Targeting asset bubbles with monetary policy isn’t as difficult as skeptics make it out to be. Asset bubbles that pose a serious threat to the national economy — such as the housing bubble or the dot-com burst — usually come with warning signs. For example, while it may be hard to track the development of bubbles through asset prices alone, Stein has suggested that the Fed can monitor proxies, like the junk bond market, to get a sense of whether markets might be overvalued. “Overheating in the junk bond market might not be a major systemic concern in and of itself,” Stein said, “but it might indicate that similar overheating forces were at play in other parts of credit markets, out of our range of vision.”
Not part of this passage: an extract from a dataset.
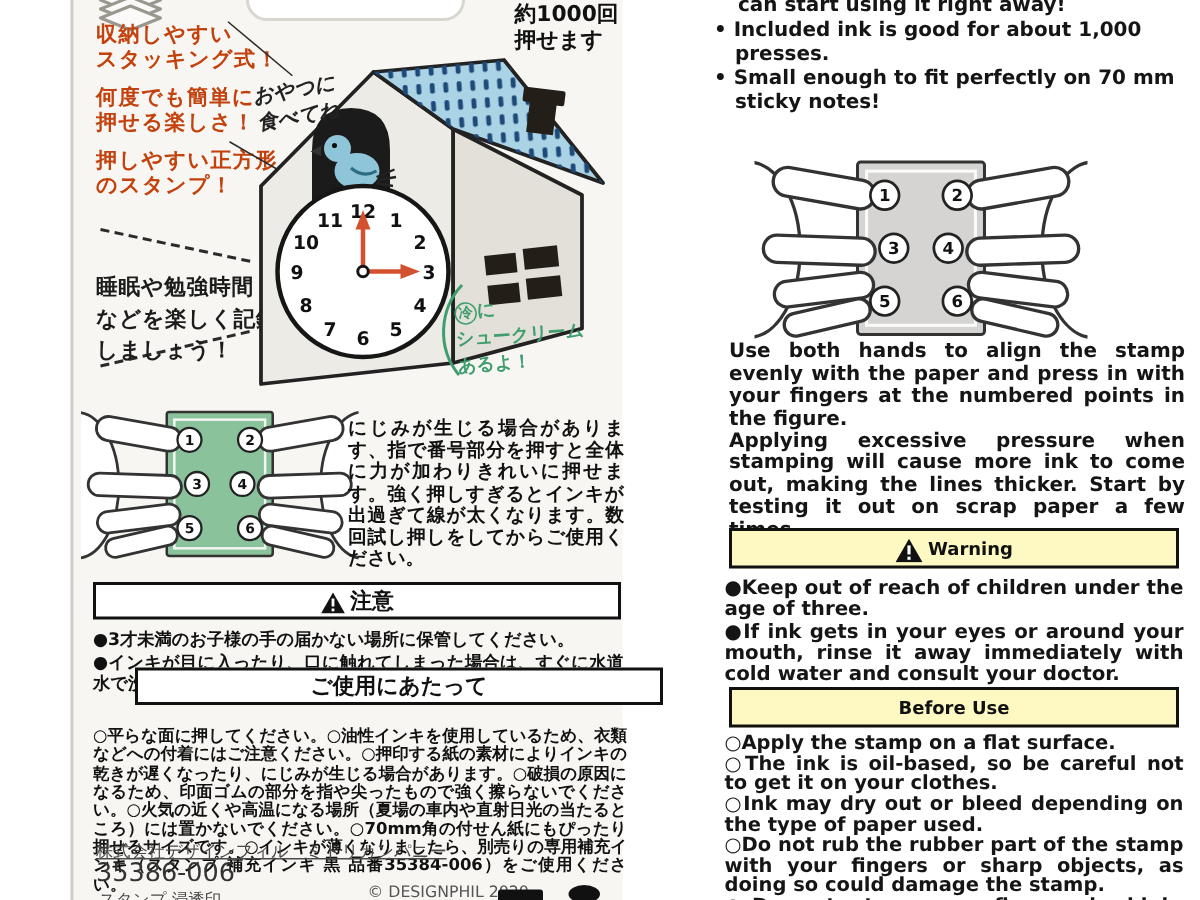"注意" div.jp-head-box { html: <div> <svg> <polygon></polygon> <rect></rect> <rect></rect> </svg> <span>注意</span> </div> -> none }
Ultimately, the argument for monetary policy’s stake in financial stability comes down to two things: the limits of regulation and supervision and the fact that monetary policy is a powerful tool that affects financial stability and asset bubbles anyway. Dodd-Frank codified a much greater role for the Federal Reserve in ensuring financial stability; the Fed is now tasked with identifying and overseeing institutions that are “systemically risky,” with a view to preventing another Lehman Brothers meltdown. But its role in ensuring financial stability hasn’t gone deep enough yet. One of the first sections of the Federal Reserve Act lists the objectives for monetary policy: “maximum employment, stable prices, and moderate long-term interest rates.” Still, conspicuous by its absence is any mention of asset bubbles or financial stability. In order to face these threats, frequently far from the thoughts of central bankers, the Fed must climb out of its own bubble and put that realization in writing.

About the Author

Alex Lloyd George '16 is the Senior Managing Editor. He has previously served as a Staff Writer, Associate Editor, and Managing Editor at BPR. In his spare time he enjoys being exasperated over the lack of sporting taste in the US 5000 dollar loan monthly payment and lounging over an episode of Game of Thrones or The X-Files.